Matras are okay, but really, what is your mantra actually trying to convince you of? Something real or something you wish were real? You need to really scrutinize the words and their intention.
Affirmations are okay as well, but their main purpose is to get you to focus, not on the negatives in your life, but train your brain to think in positive terms so you stop being so sad about the reality. That’s not necessarily wrong, as long as you are acknowledging the bad and taking care of resolving those things that you can and not just ignoring them through affirmations.
Gratitude is good. It helps you be happy with what you have, what is around you, and the things that come to you. It helps you start to see the good over the bad or make good out of bad situations. Gratitude makes me think of Joy from the movie “Inside Out”, always turning a bad thing on its head so that it is actually a good thing. And that’s okay, as long as you aren’t using it to block out the real problems you need to work on and resolve.
There are many good things about LoA that does help you mentally. Does it cure cancer? Fuck no, lol. By thinking negative thoughts, do you cause yourself to have illnesses? LOL Bigger fuck no. Is it your fault when things beyond your control happen? Please stop believing this. This horrible belief only hurts yourself. Please don’t hurt yourself. Not everything happens for a reason. In fact, a lot of things in this world happen for no reason at all other than certain conditions lined up. That’s all. Quit beating yourself up over the things you can’t control.
But, what about those people wanting to get pregnant, and can’t until they start the LoA?! For many, the stress of trying to have a baby can be counterproductive to having a baby. When you use the LoA practice to manifest a baby, you are relaxing, letting go of trying to wrangle control and reducing your stress, and making your body far more hospitable for babies. And some people, regardless of the LoA, still never reproduce.
We usually only hear the success stories because part of the LoA practice is telling people if it didn’t work, it was because you didn’t believe enough, use affirmations/meditate/write your gratitudes/etc correctly. The fault lies with the practitioner, and not the fact that the LoA process doesn’t focus on the reality of life, science and psychology, fills people up with potentially false hopes and doesn’t provide a support system for when things don’t work out.

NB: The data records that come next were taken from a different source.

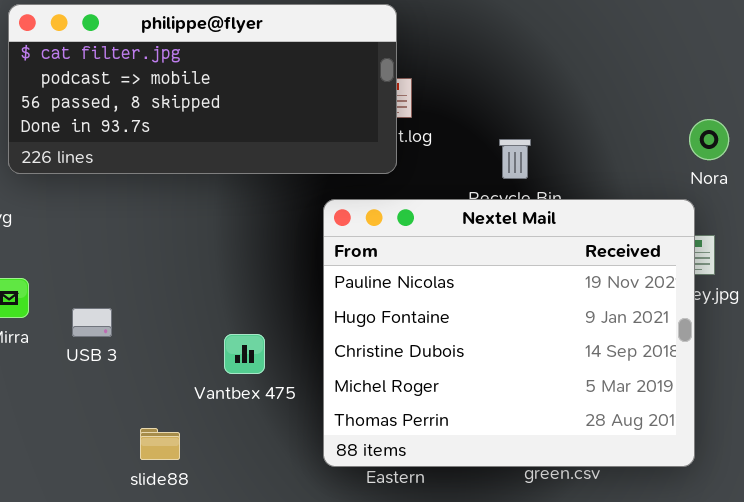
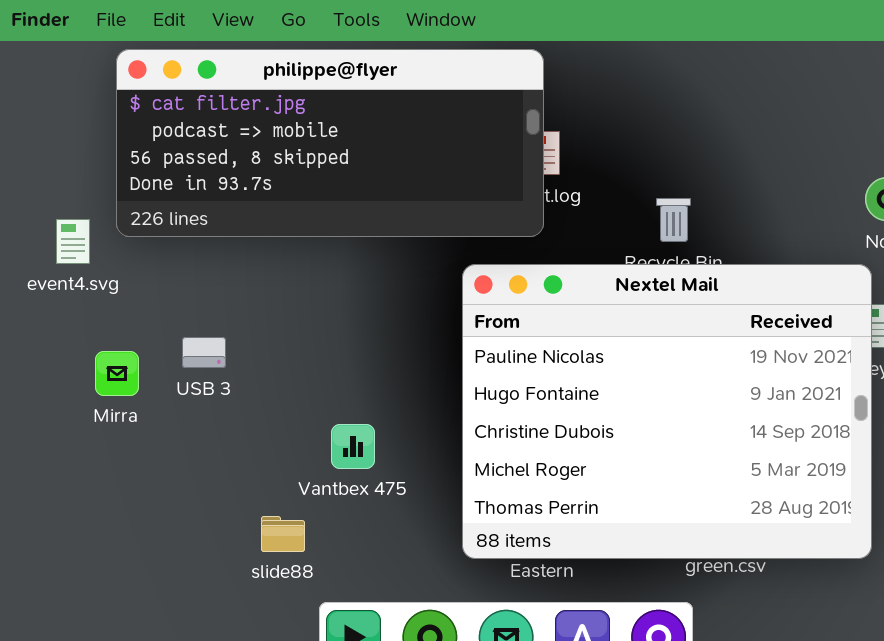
USB 3: [72,308,112,337] -> [182,337,226,368], moved
Vantbex 475: [224,334,265,374] -> [331,424,375,469], moved

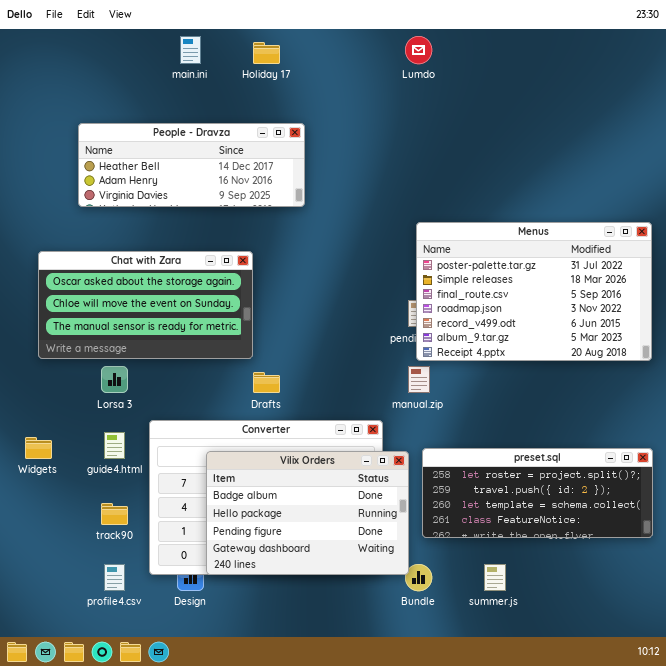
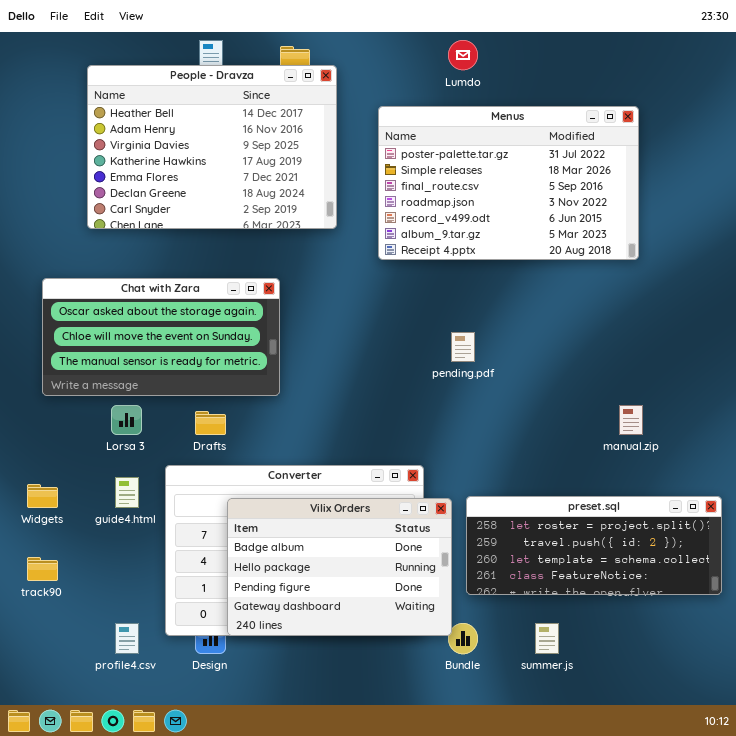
People - Dravza: [78,123,305,207] -> [87,65,337,229], resized
Menus: [416,222,652,361] -> [378,106,639,260], moved
manual.zip: [408,366,430,393] -> [619,405,643,435], moved
Drafts: [253,372,280,393] -> [195,411,226,435], moved
track90: [101,503,128,525] -> [27,557,58,581], moved

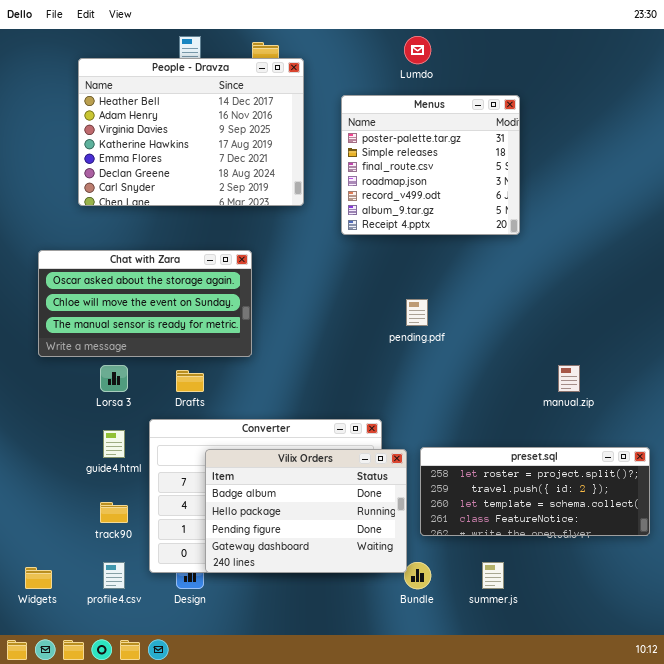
Menus: [378,106,639,260] -> [341,95,520,235], resized
Widgets: [27,484,58,508] -> [25,567,52,589], moved
track90: [27,557,58,581] -> [100,502,128,523], moved

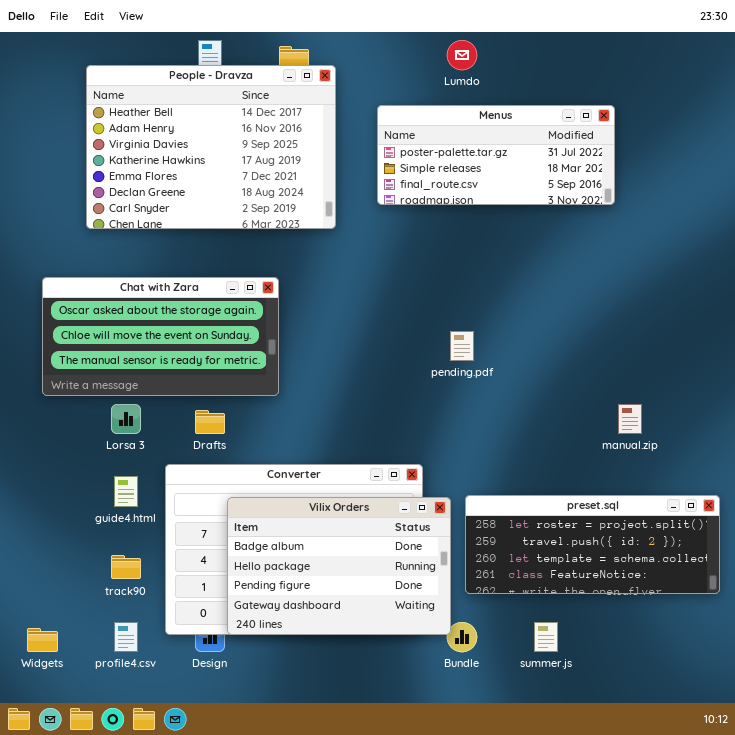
Menus: [341,95,520,235] -> [377,105,615,205], resized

Having said this, I do believe that there are very good things about the LoA process, but we have to be realistic about it. It isn’t the magical miracle the Universe wants to lavish us with. LoA teachers are often charlatans looking to make an easy buck off people desperate for changes and easy targets. We really need to provide safe, science based practices that take into account the real results of positive thinking versus negative thinking. We need to quit putting the burden of the unrealistic on those who have been told they can literally do anything and believe it. We need to have compassion and support for those who end up disappointed and help people take the smaller steps to reaching their goals.
There is nothing wrong with believing in yourself and having confidence to do the things you dream. We all should have these. What is wrong is convincing people it’s completely okay and safe without a safety net or a rescue crew on call.